┏━━

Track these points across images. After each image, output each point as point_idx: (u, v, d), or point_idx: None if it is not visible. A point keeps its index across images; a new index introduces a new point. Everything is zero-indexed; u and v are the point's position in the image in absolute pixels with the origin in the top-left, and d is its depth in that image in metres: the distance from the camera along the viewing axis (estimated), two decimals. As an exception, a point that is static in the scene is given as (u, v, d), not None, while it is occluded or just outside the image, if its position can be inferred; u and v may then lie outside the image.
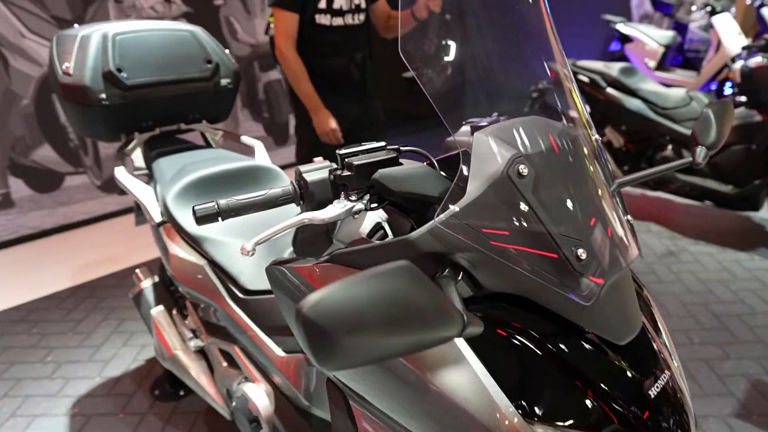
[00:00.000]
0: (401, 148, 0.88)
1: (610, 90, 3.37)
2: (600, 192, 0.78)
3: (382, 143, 0.87)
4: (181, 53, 1.70)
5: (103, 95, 1.56)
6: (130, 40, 1.61)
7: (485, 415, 0.67)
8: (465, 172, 0.73)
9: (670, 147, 3.23)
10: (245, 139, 1.88)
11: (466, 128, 0.93)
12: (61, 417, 1.91)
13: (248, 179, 1.57)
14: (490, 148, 0.73)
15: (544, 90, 2.78)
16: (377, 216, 0.90)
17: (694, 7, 6.64)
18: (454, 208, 0.69)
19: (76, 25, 1.74)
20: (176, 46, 1.70)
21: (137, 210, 1.92)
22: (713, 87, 5.30)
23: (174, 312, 1.68)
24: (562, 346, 0.70)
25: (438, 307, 0.53)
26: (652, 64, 5.28)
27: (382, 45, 2.30)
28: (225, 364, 1.50)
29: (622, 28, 5.53)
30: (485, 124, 0.83)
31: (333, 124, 2.17)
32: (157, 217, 1.51)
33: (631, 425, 0.68)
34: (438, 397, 0.69)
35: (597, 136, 0.85)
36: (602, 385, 0.69)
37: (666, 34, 5.41)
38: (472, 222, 0.68)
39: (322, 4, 2.09)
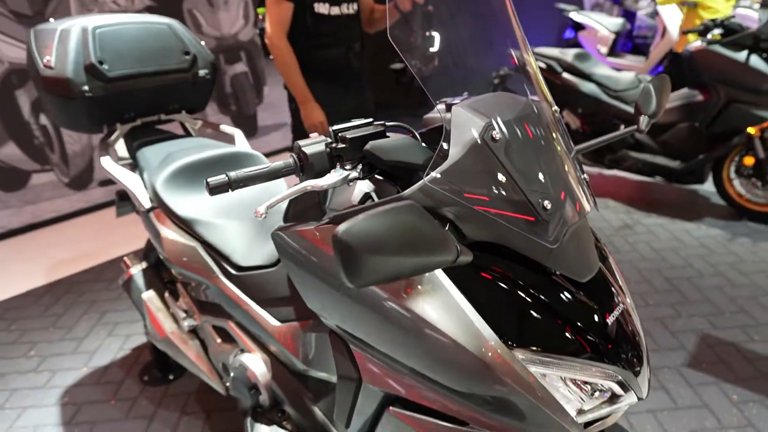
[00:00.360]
0: (386, 123, 0.99)
1: (566, 75, 3.56)
2: (561, 155, 0.90)
3: (370, 119, 0.98)
4: (159, 45, 1.75)
5: (86, 87, 1.60)
6: (110, 33, 1.65)
7: (472, 344, 0.78)
8: (446, 140, 0.84)
9: (622, 126, 3.44)
10: (224, 127, 1.94)
11: (441, 106, 1.05)
12: (51, 407, 1.94)
13: (232, 164, 1.65)
14: (468, 119, 0.84)
15: (505, 75, 2.98)
16: (365, 187, 1.00)
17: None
18: (440, 168, 0.80)
19: (51, 20, 1.76)
20: (154, 38, 1.75)
21: (119, 201, 1.96)
22: (661, 70, 5.61)
23: (166, 295, 1.74)
24: (534, 285, 0.83)
25: (439, 237, 0.66)
26: (604, 50, 5.54)
27: (367, 39, 2.32)
28: (219, 340, 1.57)
29: (575, 16, 5.77)
30: (458, 101, 0.94)
31: (321, 117, 2.15)
32: (147, 203, 1.57)
33: (599, 352, 0.81)
34: (430, 332, 0.80)
35: (556, 107, 0.98)
36: (569, 317, 0.82)
37: (616, 22, 5.68)
38: (455, 181, 0.79)
39: None
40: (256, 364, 1.38)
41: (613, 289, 0.91)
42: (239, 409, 1.56)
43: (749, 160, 3.06)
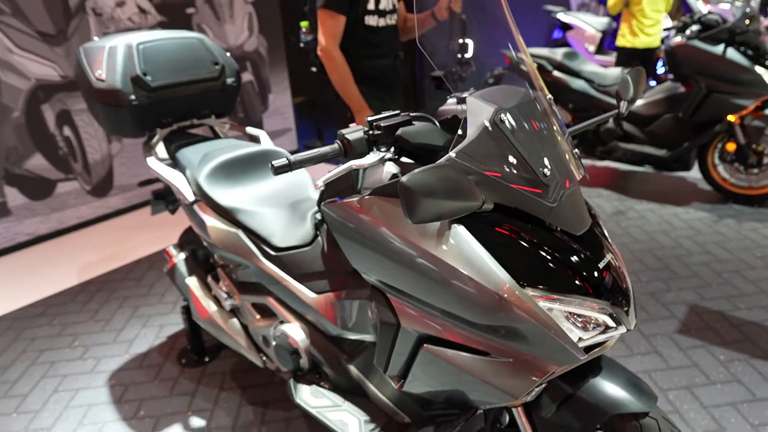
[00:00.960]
0: (411, 114, 1.19)
1: (556, 73, 3.78)
2: (556, 134, 1.11)
3: (397, 111, 1.18)
4: (192, 57, 1.95)
5: (133, 96, 1.80)
6: (151, 48, 1.85)
7: (492, 285, 0.98)
8: (463, 125, 1.04)
9: (611, 119, 3.66)
10: (250, 129, 2.14)
11: (452, 100, 1.26)
12: (101, 388, 2.13)
13: (263, 160, 1.85)
14: (480, 106, 1.05)
15: (499, 75, 3.27)
16: (392, 168, 1.21)
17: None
18: (461, 145, 1.00)
19: (95, 38, 1.96)
20: (188, 51, 1.95)
21: (154, 201, 2.15)
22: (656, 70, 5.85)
23: (208, 280, 1.93)
24: (539, 237, 1.03)
25: (470, 188, 0.89)
26: (592, 48, 5.77)
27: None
28: (258, 316, 1.77)
29: (563, 17, 6.01)
30: (466, 95, 1.15)
31: None
32: (191, 197, 1.77)
33: (595, 290, 1.01)
34: (457, 277, 1.00)
35: (550, 96, 1.18)
36: (569, 262, 1.02)
37: (602, 21, 5.92)
38: (473, 155, 1.00)
39: (371, 5, 2.13)
40: (296, 332, 1.58)
41: (602, 242, 1.11)
42: (277, 377, 1.76)
43: (731, 146, 3.28)
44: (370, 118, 1.14)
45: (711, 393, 1.90)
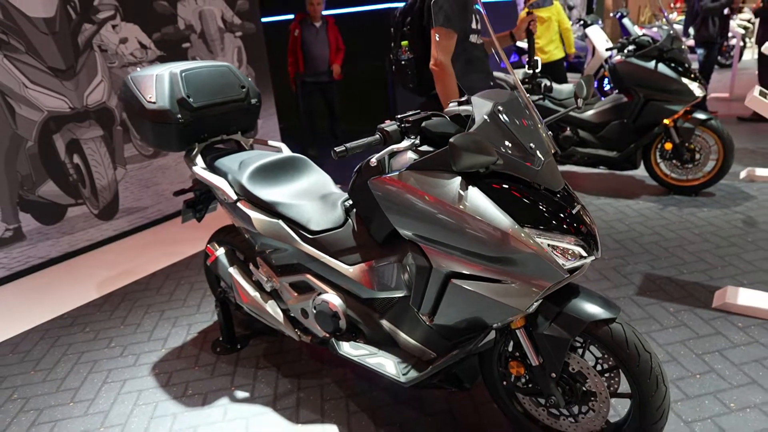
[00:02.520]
0: (429, 112, 1.60)
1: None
2: (535, 120, 1.53)
3: (418, 111, 1.59)
4: (224, 82, 2.31)
5: (179, 115, 2.14)
6: (192, 75, 2.20)
7: (499, 226, 1.38)
8: (472, 117, 1.46)
9: (569, 129, 4.19)
10: (272, 142, 2.51)
11: (453, 102, 1.68)
12: (147, 377, 2.39)
13: (291, 165, 2.21)
14: (482, 103, 1.46)
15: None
16: (413, 155, 1.60)
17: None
18: (474, 127, 1.41)
19: (138, 68, 2.30)
20: (220, 76, 2.31)
21: (185, 209, 2.47)
22: (596, 84, 6.53)
23: (249, 268, 2.25)
24: (530, 192, 1.44)
25: (489, 147, 1.30)
26: (545, 69, 6.40)
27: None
28: (296, 294, 2.10)
29: (519, 43, 6.65)
30: (466, 98, 1.57)
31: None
32: (233, 196, 2.11)
33: (572, 228, 1.42)
34: (474, 223, 1.40)
35: (528, 95, 1.61)
36: (552, 208, 1.43)
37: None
38: (481, 135, 1.40)
39: (474, 24, 2.33)
40: (334, 299, 1.92)
41: (574, 197, 1.53)
42: (315, 340, 2.08)
43: (668, 146, 3.84)
44: (400, 116, 1.54)
45: (664, 335, 2.34)
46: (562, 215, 1.43)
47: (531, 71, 3.08)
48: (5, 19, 3.30)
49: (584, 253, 1.44)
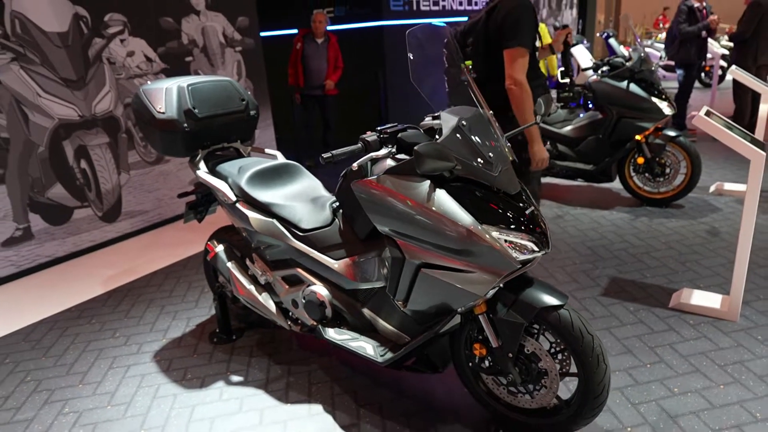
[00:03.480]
0: (404, 125, 1.84)
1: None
2: (496, 133, 1.77)
3: (395, 123, 1.83)
4: (225, 95, 2.56)
5: (186, 125, 2.38)
6: (197, 88, 2.45)
7: (463, 223, 1.62)
8: (440, 129, 1.70)
9: (548, 143, 4.46)
10: (269, 151, 2.75)
11: (428, 117, 1.93)
12: (149, 363, 2.60)
13: (286, 171, 2.45)
14: (449, 117, 1.71)
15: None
16: (391, 162, 1.84)
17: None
18: (441, 139, 1.65)
19: (148, 81, 2.54)
20: (222, 90, 2.56)
21: (187, 211, 2.70)
22: (582, 102, 6.82)
23: (245, 263, 2.48)
24: (489, 195, 1.67)
25: (449, 154, 1.55)
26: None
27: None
28: (287, 286, 2.32)
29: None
30: (439, 113, 1.81)
31: (545, 154, 2.48)
32: (233, 197, 2.34)
33: (525, 226, 1.66)
34: (441, 220, 1.63)
35: (491, 111, 1.86)
36: (509, 209, 1.67)
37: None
38: (446, 144, 1.65)
39: (537, 42, 2.47)
40: (321, 290, 2.15)
41: (529, 200, 1.77)
42: (303, 329, 2.30)
43: (641, 160, 4.11)
44: (379, 128, 1.78)
45: (623, 330, 2.57)
46: (517, 215, 1.67)
47: (567, 80, 3.29)
48: (23, 33, 3.55)
49: (536, 248, 1.68)
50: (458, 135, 1.67)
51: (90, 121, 3.99)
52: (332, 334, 2.12)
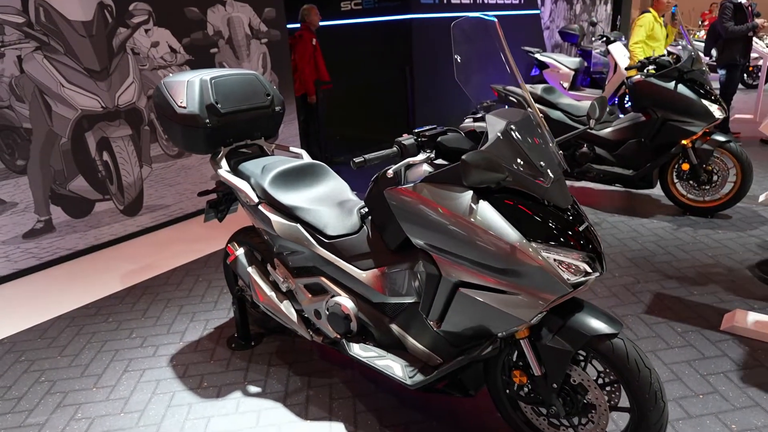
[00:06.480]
0: (444, 128, 1.67)
1: (536, 105, 4.35)
2: (547, 139, 1.59)
3: (434, 125, 1.66)
4: (250, 89, 2.42)
5: (207, 120, 2.25)
6: (220, 82, 2.32)
7: (508, 239, 1.45)
8: (486, 134, 1.53)
9: (585, 145, 4.23)
10: (293, 149, 2.61)
11: (469, 119, 1.76)
12: (165, 367, 2.49)
13: (310, 171, 2.30)
14: (496, 121, 1.54)
15: (488, 106, 3.85)
16: (428, 168, 1.68)
17: (593, 37, 8.02)
18: (486, 145, 1.48)
19: (170, 74, 2.42)
20: (247, 84, 2.42)
21: (207, 209, 2.57)
22: (616, 101, 6.55)
23: (267, 268, 2.35)
24: (538, 208, 1.50)
25: (499, 164, 1.37)
26: (566, 85, 6.45)
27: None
28: (310, 295, 2.18)
29: (540, 56, 6.70)
30: (482, 114, 1.64)
31: None
32: (255, 199, 2.20)
33: (578, 244, 1.48)
34: (483, 235, 1.46)
35: (541, 115, 1.68)
36: (560, 225, 1.49)
37: (574, 60, 6.62)
38: (494, 152, 1.47)
39: None
40: (347, 302, 2.00)
41: (582, 214, 1.59)
42: (326, 341, 2.16)
43: (686, 166, 3.85)
44: (417, 130, 1.62)
45: (670, 354, 2.37)
46: (569, 232, 1.49)
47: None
48: (47, 22, 3.48)
49: (589, 269, 1.50)
50: (507, 141, 1.50)
51: (113, 113, 3.91)
52: (357, 350, 1.98)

┗━━

**PROBLEM DETAILS**: Copy out the listing above from the line containing "27: (382, 45, 2.30)" to the line containing "43: (749, 160, 3.06)", both included, exactly as written and minus the images.

**EXPECTED ANSWER**:
27: (382, 45, 2.30)
28: (225, 364, 1.50)
29: (622, 28, 5.53)
30: (485, 124, 0.83)
31: (333, 124, 2.17)
32: (157, 217, 1.51)
33: (631, 425, 0.68)
34: (438, 397, 0.69)
35: (597, 136, 0.85)
36: (602, 385, 0.69)
37: (666, 34, 5.41)
38: (472, 222, 0.68)
39: (322, 4, 2.09)
[00:00.360]
0: (386, 123, 0.99)
1: (566, 75, 3.56)
2: (561, 155, 0.90)
3: (370, 119, 0.98)
4: (159, 45, 1.75)
5: (86, 87, 1.60)
6: (110, 33, 1.65)
7: (472, 344, 0.78)
8: (446, 140, 0.84)
9: (622, 126, 3.44)
10: (224, 127, 1.94)
11: (441, 106, 1.05)
12: (51, 407, 1.94)
13: (232, 164, 1.65)
14: (468, 119, 0.84)
15: (505, 75, 2.98)
16: (365, 187, 1.00)
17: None
18: (440, 168, 0.80)
19: (51, 20, 1.76)
20: (154, 38, 1.75)
21: (119, 201, 1.96)
22: (661, 70, 5.61)
23: (166, 295, 1.74)
24: (534, 285, 0.83)
25: (439, 237, 0.66)
26: (604, 50, 5.54)
27: (367, 39, 2.32)
28: (219, 340, 1.57)
29: (575, 16, 5.77)
30: (458, 101, 0.94)
31: (321, 117, 2.15)
32: (147, 203, 1.57)
33: (599, 352, 0.81)
34: (430, 332, 0.80)
35: (556, 107, 0.98)
36: (569, 317, 0.82)
37: (616, 22, 5.68)
38: (455, 181, 0.79)
39: None
40: (256, 364, 1.38)
41: (613, 289, 0.91)
42: (239, 409, 1.56)
43: (749, 160, 3.06)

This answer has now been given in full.